OpenCV Darknet Yolo이용 Object Detection (with Code)

이제 Inference 수행하는 것을 코드와 함께 보자. 해야할 일을 정리하면 다음과 같았다.

Pretrained model (config, weights) 로딩
레이어 3개에서 Object Detection 결과 추출
NMS

✅ Pretrained model 로딩
현재 로딩해볼 것은 다음 링크 2개에 있는 yolo3 모델이다.

코랩에서 실행한다고 가정할 때, !mkdir 로 디렉토리를 만들어주고 !wget -O [output경로][다운로드 경로] 를 실행해주면 된다.

!mkdir ./pretrained
!echo "##### downloading pretrained yolo/tiny-yolo weight file and config file"
!wget -O /content/pretrained/yolov3.weights https://pjreddie.com/media/files/yolov3.weights
!wget -O /content/pretrained/yolov3.cfg https://github.com/pjreddie/darknet/blob/master/cfg/yolov3.cfg?raw=true

tiny 모델도 다운받아보자.

!wget -O /content/pretrained/yolov3-tiny.weights https://pjreddie.com/media/files/yolov3-tiny.weights
!wget -O /content/pretrained/yolov3-tiny.cfg https://github.com/pjreddie/darknet/blob/master/cfg/yolov3-tiny.cfg?raw=true

이제 cv2.dnn.readNetFromDarknet 으로 모델을 로딩하면 된다. 주의해야 할 것은 이때의 경우 config, 가중치 순서이다.

import os
import cv2

weights_path = '/content/pretrained/yolov3.weights'
config_path =  '/content/pretrained/yolov3.cfg'
#config 파일 인자가 먼저 옴. 
cv_net_yolo = cv2.dnn.readNetFromDarknet(config_path, weights_path)
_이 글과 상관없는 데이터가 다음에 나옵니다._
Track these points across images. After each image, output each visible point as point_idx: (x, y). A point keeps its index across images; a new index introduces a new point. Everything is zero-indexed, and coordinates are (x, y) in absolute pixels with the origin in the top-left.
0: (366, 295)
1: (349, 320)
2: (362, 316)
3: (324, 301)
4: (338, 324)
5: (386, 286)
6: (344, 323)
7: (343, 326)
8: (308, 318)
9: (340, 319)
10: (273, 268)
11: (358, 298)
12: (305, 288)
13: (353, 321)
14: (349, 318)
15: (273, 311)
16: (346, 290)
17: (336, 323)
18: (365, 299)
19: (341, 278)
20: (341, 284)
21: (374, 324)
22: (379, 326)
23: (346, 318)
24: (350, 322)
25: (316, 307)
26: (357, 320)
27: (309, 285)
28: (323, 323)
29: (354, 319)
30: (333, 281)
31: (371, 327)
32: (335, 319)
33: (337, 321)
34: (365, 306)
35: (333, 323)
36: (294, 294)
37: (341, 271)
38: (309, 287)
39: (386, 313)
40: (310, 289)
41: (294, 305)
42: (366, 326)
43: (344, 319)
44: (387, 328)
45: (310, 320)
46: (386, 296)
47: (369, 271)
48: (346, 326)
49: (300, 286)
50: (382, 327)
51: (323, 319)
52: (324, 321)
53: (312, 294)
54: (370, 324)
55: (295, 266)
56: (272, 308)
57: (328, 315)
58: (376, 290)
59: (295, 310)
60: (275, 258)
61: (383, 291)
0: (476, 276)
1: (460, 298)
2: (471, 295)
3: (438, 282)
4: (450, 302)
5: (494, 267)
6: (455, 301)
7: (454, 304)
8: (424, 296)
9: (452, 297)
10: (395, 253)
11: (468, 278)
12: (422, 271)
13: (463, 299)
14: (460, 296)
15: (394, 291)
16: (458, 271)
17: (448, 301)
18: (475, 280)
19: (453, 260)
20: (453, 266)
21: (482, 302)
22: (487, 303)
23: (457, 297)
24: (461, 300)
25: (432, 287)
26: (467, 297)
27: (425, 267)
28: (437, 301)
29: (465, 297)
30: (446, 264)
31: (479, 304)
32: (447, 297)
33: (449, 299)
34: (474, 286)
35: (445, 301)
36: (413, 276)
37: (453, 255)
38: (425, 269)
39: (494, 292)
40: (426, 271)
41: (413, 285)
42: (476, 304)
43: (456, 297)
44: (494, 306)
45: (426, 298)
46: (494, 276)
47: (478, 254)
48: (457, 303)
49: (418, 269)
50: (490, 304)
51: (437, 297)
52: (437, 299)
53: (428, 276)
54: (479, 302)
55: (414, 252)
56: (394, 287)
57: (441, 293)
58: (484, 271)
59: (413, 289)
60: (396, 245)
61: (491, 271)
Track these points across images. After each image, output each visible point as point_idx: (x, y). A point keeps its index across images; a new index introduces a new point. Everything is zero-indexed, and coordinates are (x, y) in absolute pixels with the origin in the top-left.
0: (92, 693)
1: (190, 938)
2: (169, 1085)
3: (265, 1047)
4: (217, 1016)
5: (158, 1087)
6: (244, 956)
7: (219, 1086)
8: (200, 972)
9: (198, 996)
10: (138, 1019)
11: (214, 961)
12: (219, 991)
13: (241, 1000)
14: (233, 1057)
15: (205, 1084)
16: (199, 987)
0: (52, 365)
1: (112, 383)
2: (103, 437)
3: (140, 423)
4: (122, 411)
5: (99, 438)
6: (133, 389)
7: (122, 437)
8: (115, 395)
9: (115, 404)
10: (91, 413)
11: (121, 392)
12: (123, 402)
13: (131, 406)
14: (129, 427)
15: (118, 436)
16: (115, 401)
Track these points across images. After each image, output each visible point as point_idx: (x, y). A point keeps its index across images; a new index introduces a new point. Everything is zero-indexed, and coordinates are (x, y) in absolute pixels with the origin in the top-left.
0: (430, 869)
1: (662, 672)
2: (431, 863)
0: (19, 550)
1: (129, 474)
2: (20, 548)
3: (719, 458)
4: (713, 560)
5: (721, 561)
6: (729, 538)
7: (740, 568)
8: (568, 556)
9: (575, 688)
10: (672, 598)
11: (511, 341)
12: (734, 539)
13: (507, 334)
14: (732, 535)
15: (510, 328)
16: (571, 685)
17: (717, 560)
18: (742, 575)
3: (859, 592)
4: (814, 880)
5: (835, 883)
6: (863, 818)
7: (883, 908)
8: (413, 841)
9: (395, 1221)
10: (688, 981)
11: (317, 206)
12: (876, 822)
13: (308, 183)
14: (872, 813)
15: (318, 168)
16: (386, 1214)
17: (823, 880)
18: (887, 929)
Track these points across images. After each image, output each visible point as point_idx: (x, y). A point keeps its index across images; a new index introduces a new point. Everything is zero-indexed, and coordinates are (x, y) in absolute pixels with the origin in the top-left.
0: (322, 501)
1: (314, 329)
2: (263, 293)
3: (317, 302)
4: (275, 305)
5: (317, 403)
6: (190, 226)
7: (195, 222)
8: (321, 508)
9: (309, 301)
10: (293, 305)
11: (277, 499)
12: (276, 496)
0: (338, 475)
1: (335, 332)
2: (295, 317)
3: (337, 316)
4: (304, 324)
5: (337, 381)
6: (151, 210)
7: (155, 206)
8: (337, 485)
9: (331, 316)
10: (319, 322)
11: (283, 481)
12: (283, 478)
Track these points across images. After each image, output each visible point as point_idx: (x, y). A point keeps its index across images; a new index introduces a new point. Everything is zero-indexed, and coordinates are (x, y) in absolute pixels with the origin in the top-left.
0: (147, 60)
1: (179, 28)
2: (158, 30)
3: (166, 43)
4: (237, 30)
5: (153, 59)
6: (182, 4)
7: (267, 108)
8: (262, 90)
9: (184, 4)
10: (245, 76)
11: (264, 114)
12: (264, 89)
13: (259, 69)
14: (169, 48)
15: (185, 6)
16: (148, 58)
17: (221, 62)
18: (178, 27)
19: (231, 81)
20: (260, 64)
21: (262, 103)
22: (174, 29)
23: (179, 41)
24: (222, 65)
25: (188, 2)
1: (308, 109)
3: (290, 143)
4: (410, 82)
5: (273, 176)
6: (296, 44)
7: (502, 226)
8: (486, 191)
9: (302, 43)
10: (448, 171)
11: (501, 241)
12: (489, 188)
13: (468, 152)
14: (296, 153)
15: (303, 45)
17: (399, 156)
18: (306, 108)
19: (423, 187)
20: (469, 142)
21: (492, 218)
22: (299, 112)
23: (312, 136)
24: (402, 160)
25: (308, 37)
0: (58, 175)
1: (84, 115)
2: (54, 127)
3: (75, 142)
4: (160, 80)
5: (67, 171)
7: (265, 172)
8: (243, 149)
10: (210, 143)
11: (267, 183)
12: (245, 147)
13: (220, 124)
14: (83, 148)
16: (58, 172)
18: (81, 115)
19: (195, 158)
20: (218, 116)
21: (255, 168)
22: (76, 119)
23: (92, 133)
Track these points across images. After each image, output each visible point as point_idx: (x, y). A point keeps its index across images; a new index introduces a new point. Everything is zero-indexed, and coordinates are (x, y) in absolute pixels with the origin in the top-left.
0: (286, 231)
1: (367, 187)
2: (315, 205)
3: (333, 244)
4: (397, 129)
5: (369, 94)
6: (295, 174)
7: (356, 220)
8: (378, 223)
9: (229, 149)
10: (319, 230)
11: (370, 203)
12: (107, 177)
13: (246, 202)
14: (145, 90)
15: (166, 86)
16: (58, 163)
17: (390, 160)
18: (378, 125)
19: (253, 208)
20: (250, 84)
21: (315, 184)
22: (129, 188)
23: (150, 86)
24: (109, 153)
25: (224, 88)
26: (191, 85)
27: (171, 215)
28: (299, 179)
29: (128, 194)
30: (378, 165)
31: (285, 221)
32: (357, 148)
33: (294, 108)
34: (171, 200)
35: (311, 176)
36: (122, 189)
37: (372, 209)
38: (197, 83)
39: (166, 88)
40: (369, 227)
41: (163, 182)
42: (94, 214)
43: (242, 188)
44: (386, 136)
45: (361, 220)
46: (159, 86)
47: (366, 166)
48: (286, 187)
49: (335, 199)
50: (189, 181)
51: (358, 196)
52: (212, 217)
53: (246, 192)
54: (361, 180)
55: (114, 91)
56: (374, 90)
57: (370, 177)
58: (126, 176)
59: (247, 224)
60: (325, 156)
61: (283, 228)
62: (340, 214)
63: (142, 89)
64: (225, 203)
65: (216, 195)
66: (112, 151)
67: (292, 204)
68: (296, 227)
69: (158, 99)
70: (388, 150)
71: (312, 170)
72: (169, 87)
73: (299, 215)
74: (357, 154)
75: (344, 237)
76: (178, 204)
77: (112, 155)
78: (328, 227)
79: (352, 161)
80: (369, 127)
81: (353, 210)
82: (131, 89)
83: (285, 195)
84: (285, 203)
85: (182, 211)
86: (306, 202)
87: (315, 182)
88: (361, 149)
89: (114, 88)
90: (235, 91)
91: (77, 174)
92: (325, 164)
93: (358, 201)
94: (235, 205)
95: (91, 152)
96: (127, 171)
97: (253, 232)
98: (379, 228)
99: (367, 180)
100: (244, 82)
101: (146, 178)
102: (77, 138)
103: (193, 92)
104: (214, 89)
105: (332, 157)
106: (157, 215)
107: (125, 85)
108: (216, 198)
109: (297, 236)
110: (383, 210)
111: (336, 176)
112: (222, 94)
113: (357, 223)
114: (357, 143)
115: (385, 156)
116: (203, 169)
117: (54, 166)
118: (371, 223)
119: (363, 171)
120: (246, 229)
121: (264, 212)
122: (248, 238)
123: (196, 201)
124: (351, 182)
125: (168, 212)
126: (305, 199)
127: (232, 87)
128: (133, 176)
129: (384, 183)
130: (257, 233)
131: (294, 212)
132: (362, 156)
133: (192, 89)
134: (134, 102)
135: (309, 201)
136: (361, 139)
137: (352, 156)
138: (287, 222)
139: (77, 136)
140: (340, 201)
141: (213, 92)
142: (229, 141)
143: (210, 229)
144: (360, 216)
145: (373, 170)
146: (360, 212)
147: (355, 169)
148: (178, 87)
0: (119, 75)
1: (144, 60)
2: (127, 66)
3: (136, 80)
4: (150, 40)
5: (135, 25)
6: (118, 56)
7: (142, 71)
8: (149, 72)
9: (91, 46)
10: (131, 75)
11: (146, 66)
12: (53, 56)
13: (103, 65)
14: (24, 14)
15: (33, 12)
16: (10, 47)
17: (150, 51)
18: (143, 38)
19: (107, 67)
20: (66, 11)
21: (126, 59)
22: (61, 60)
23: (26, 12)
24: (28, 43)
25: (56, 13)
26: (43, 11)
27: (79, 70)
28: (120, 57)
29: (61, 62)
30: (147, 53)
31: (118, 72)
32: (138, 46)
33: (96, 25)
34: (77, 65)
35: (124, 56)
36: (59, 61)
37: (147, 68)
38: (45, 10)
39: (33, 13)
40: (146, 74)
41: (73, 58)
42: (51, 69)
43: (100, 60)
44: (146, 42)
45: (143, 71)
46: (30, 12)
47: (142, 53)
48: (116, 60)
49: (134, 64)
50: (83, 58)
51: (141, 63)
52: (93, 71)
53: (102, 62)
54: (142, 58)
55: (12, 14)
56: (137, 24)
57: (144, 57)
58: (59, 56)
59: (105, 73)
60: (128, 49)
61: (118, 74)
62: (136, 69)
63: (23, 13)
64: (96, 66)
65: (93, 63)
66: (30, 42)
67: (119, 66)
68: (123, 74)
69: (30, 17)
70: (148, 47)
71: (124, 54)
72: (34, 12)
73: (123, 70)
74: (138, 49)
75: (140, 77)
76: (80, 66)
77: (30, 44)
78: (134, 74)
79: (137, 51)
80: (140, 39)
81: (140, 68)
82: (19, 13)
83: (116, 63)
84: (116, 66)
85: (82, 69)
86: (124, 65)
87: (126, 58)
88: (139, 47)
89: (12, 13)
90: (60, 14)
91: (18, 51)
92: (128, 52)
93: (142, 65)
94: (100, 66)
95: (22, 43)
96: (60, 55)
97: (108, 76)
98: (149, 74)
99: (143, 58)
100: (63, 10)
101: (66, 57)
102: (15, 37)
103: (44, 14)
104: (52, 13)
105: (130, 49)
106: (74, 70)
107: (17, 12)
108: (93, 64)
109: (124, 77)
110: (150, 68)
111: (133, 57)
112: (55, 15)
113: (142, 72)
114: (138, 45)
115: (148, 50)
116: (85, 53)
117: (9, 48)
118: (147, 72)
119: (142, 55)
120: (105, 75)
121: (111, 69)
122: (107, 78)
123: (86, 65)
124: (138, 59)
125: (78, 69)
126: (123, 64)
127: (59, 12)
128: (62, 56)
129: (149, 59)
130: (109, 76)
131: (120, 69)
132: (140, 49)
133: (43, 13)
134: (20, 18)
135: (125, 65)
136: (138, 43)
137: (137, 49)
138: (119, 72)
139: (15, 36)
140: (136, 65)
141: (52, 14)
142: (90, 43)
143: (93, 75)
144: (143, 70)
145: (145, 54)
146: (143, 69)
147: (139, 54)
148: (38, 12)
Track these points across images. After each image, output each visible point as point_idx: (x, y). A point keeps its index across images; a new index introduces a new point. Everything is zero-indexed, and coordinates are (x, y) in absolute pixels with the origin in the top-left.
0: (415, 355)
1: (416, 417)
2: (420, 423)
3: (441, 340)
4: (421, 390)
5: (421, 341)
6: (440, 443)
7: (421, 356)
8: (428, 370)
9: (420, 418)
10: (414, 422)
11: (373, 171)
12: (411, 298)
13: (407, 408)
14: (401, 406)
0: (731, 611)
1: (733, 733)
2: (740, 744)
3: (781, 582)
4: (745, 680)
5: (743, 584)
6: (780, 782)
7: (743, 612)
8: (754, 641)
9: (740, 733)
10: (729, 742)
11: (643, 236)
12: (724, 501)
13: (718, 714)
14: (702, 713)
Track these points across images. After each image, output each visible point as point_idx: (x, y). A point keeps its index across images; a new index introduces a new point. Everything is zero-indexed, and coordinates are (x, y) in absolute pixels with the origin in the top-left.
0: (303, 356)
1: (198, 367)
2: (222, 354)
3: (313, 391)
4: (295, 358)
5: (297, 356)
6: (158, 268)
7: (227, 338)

✅ 3개의 layer 에서 결과 추출 (레이어 추출)
추출하기 전 라벨과 숫자를 매핑해주자. COCO dataset 의 경우 80개의 클래스가 있고, 해당 딕셔너리는 후에 숫자를 가지고 이름으로 변환하여 캡션을 달 때 사용할 것이다.

labels_to_names_seq = {0:'person',1:'bicycle',2:'car',3:'motorbike',4:'aeroplane',5:'bus',6:'train',7:'truck',8:'boat',9:'traffic light',10:'fire hydrant',
                        11:'stop sign',12:'parking meter',13:'bench',14:'bird',15:'cat',16:'dog',17:'horse',18:'sheep',19:'cow',20:'elephant',
                        21:'bear',22:'zebra',23:'giraffe',24:'backpack',25:'umbrella',26:'handbag',27:'tie',28:'suitcase',29:'frisbee',30:'skis',
                        31:'snowboard',32:'sports ball',33:'kite',34:'baseball bat',35:'baseball glove',36:'skateboard',37:'surfboard',38:'tennis racket',39:'bottle',40:'wine glass',
                        41:'cup',42:'fork',43:'knife',44:'spoon',45:'bowl',46:'banana',47:'apple',48:'sandwich',49:'orange',50:'broccoli',
                        51:'carrot',52:'hot dog',53:'pizza',54:'donut',55:'cake',56:'chair',57:'sofa',58:'pottedplant',59:'bed',60:'diningtable',
                        61:'toilet',62:'tvmonitor',63:'laptop',64:'mouse',65:'remote',66:'keyboard',67:'cell phone',68:'microwave',69:'oven',70:'toaster',
                        71:'sink',72:'refrigerator',73:'book',74:'clock',75:'vase',76:'scissors',77:'teddy bear',78:'hair drier',79:'toothbrush' }

다음으로는 본격적으로 3개의 레이어에서 결과 데이터를 추출할 것이다.

모델 로딩한 것으로 cv_net_yolo.getLayerNames() 해보면 해당 모델의 모든 레이어 이름을 확인할 수 있다
cv_net_yolo.getUnconnectedOutputLayers() 로 detection 결과 레이어 인덱스를 추출할 수 있고
인덱싱을 추출한 이름에 넣어 정확한 이름을 확인할 수 있다.

종합하면 다음과 같이 결과를 구한다.

# 전체 이름을 가지는 layer_names 변수 
layer_names = cv_net_yolo.getLayerNames()
# 연결되지 않은 결과 레이어의 인덱스를 가지고 layer_names 로 인덱싱해준다 
outlayer_names = [layer_names[i - 1] for i in cv_net_yolo.getUnconnectedOutLayers()]
# 결과로 output_layer name: ['yolo_82', 'yolo_94', 'yolo_106']가 출력된다 
print('output_layer name:', outlayer_names)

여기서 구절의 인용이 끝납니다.